» Tareas a realizar
[1] Según el texto sobre las costumbres perdidas, ¿en qué fecha se celebraba la gran solemnidad de los morenos de Montevideo?
[2] Copia del texto sobre las costumbres perdidas, sin cambiar nada, el fragmento que empieza con las palabras que contienen "Y ¡curioso caso!" y termina con "los lectores exigen.".

» Texto proporcionado

--

Un texto de Sansón Carrasco (seudónimo de Daniel Muñoz)

Afiche promocional de las Llamadas de San Baltazar 2019 (Montevideo, Uruguay)

Las tradiciones se van. En estos países formados por la aglomeración de elementos heterogéneos que cada diez años se renuevan casi por completo, no hay costumbres que se radiquen, ni se conservan tradiciones, ni se perpetúa nada de eso que da colorido especial a otras naciones: cantos, bailes, trajes, y todo ese conjunto de usos que las generaciones se trasmiten unas a otras sin que los herederos los desechen ni siquiera los modifiquen. El chiripá ya no es el traje del campesino, ni la bota de potro es el calzado, ni el mate es su bebida predilecta, ni la guitarra es su instrumento de música, ni el pericón es el baile nacional.

Y ¡curioso caso! mientras el hijo del país abandona su traje, su bebida, sus cantos y sus bailes, el extranjero los adopta; y así se ven vascos con chiripá y bota de potro, y criollos con boina y alpagata; ingleses que toman mate, y gauchos que beben té; italianos que tocan la guitarra, y paisanos que hacen sonar el acordeón y… no sigo, porque a seguir, tanto tendría que decir, que quedaría este artículo en prólogo si es que no he de salir de los límites que la estrechez del diario y la paciencia de los lectores exigen.

Entre las costumbres perdidas, pueden contarse los candombes, que eran ayer no más, como quien dice, el gran atractivo de Montevideo en los primeros días de cada año, y muy especialmente el 6 de enero, fiesta de los Reyes Magos, que era la gran solemnidad que festejaban los miles de morenos que vivían en Montevideo.

Yo no soy viejo, ni muchos menos, pero aun así, puedo hablar de veinte y cinco años atrás, y con decir que entonces tenía de ocho para nueve saben ya ustedes tanto sobre mi edad como si tuviesen a la vista mi partida de nacimiento. Pues bien, con ser todavía un joven, puedo contar cosas de entonces que son nuevas para los novecientos de cada mil que me lean: para los unos, porque no las recuerdan, y para los otros porque ni siquiera saben lo que era Montevideo veinte años atrás: veinte años, que son com oun minuto en la vida de las viejas ciudades europeas, y que son todo una era para estas nuestras ciudades americanas que de la noche a la mañana se ensanchan, se transforman, se renuevan, dejando apenas un vestigio de lo que ayer eran.

--

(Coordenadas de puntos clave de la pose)
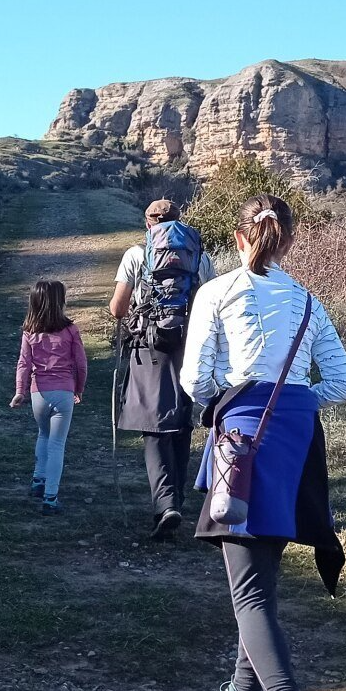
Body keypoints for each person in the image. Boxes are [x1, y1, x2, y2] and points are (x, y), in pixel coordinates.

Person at [180, 193, 346, 691]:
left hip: (242, 442)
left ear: (238, 236)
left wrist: (226, 407)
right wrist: (295, 409)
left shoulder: (217, 292)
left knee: (250, 591)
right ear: (288, 240)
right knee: (256, 584)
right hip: (297, 442)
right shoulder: (307, 300)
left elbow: (195, 377)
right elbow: (341, 381)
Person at [108, 198, 217, 539]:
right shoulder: (201, 255)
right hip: (191, 343)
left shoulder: (137, 255)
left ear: (148, 224)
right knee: (181, 421)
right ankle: (177, 501)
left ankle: (165, 504)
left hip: (149, 345)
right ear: (178, 220)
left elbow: (118, 308)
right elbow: (208, 301)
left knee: (153, 425)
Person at [11, 278, 87, 515]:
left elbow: (24, 364)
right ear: (60, 302)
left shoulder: (30, 332)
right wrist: (79, 388)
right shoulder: (70, 330)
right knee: (57, 444)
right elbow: (81, 363)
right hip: (63, 392)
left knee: (43, 435)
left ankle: (38, 480)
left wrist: (20, 392)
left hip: (38, 394)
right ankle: (51, 497)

--

» Respuestas
[1] El 6 de enero, fiesta de los Reyes Magos.

[2]
Y ¡curioso caso! mientras el hijo del país abandona su traje, su bebida, sus cantos y sus bailes, el extranjero los adopta; y así se ven vascos con chiripá y bota de potro, y criollos con boina y alpagata; ingleses que toman mate, y gauchos que beben té; italianos que tocan la guitarra, y paisanos que hacen sonar el acordeón y… no sigo, porque a seguir, tanto tendría que decir, que quedaría este artículo en prólogo si es que no he de salir de los límites que la estrechez del diario y la paciencia de los lectores exigen.